» TEXT EXCERPT
· · · · · · ·

# Whirlyball II



## Neal (Mar 20, 2001)

This one will be limited to the first 15 players at $19 each. After I collect the money from 15+ players, those players will be able to vote when we play. The date voted on will be final. I know this will eliminate some, with other plans,who will get their money back.......but I think it is the best way of doing it.

So lets get it started, and send me the money A.S.A.P., so we can get the "ball" rolling (sorry) 

Neal Easterbrook
32045 Dequindre
Madison Heights, MI 48071

So far I Have:

Me
JNPCook
Trouttime
Fiji


----------



## ESOX (Nov 20, 2000)

I'm in. That was too much fun to miss.


----------



## Neal (Mar 20, 2001)

Me
JNPCook
Trouttime
Fiji

Just added:

Melon
NEMichigansportsman

Watsa matter....you other guys toooo scared to get In the ring with me again. :mischeif: 

The sooner we fill it up the sooner we can play.

Neal


----------



## Melon (Feb 22, 2002)

Im looking forward to it fellas!  :yikes: :evil:


----------



## salmonslammer (Jan 28, 2001)

:SHOCKED: I'm there....

· · · · · · ·

» ROWS

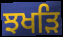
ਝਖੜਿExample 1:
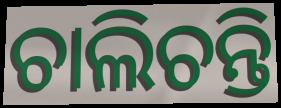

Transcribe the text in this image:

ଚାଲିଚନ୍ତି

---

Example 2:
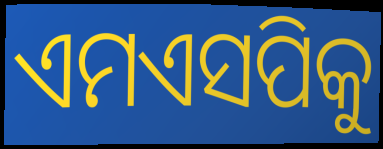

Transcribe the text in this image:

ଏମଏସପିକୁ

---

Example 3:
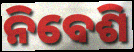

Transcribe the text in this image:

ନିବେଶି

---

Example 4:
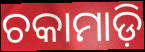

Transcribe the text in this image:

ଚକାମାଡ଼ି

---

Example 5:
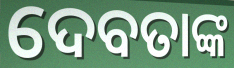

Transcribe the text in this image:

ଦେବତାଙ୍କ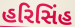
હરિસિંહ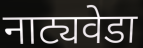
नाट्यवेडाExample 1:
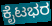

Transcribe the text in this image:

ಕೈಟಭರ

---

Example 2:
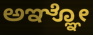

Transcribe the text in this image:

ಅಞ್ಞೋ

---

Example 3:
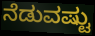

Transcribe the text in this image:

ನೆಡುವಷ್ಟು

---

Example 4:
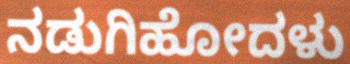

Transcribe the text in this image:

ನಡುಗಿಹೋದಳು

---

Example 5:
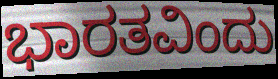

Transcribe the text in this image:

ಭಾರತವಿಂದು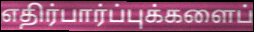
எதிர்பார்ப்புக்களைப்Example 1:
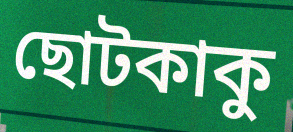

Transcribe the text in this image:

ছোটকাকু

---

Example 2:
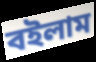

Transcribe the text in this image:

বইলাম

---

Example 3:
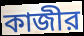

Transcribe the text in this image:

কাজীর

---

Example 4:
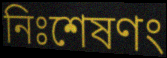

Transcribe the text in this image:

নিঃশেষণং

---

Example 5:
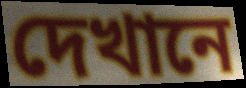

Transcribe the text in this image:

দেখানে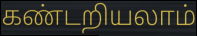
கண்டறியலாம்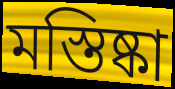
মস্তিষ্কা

· · · · · · ·

» DIRECTIONS
1. Reproduce the Whirlyball thread word for word, from "# Whirlyball II" up to and including "of doing it.".
2. Extend the Whirlyball forum thread, picking up after its final post.

» ANSWERS FOR THE TASKS
1.
# Whirlyball II



## Neal (Mar 20, 2001)

This one will be limited to the first 15 players at $19 each. After I collect the money from 15+ players, those players will be able to vote when we play. The date voted on will be final. I know this will eliminate some, with other plans,who will get their money back.......but I think it is the best way of doing it.

2.
----------



## trouttime (Mar 30, 2004)

I cant wait guys :woohoo1: 
Beers :corkysm55 
and bashing  :evil: 
No better combination :yikes: :lol: 
My neighbor James wants in again if we need to fill spots  
Let me know, lets fill this and play


----------



## FIJI (May 15, 2003)

Esox......you gonna wear welding gloves this time !?!? :yikes: 

LOL


----------



## Neal (Mar 20, 2001)

> My neighbor James wants in again if we need to fill spots


Get whoever wants to play, we still need about 9 people.

Fiji, any of your gang playing again?

Neal


----------



## ESOX (Nov 20, 2000)

FIJI said:


> Esox......you gonna wear welding gloves this time !?!? :yikes:
> 
> LOL


Nope. Brass Knuckles.


----------



## trouttime (Mar 30, 2004)

ESOX said:


> Nope. Brass Knuckles.


 :lol: Cool, does this mean I can bring my medieval mace  :lol:


----------



## ESOX (Nov 20, 2000)

I'm going to get there early. Mounting that 25mm on my cart might take a little while....


----------



## kbkrause (Feb 12, 2002)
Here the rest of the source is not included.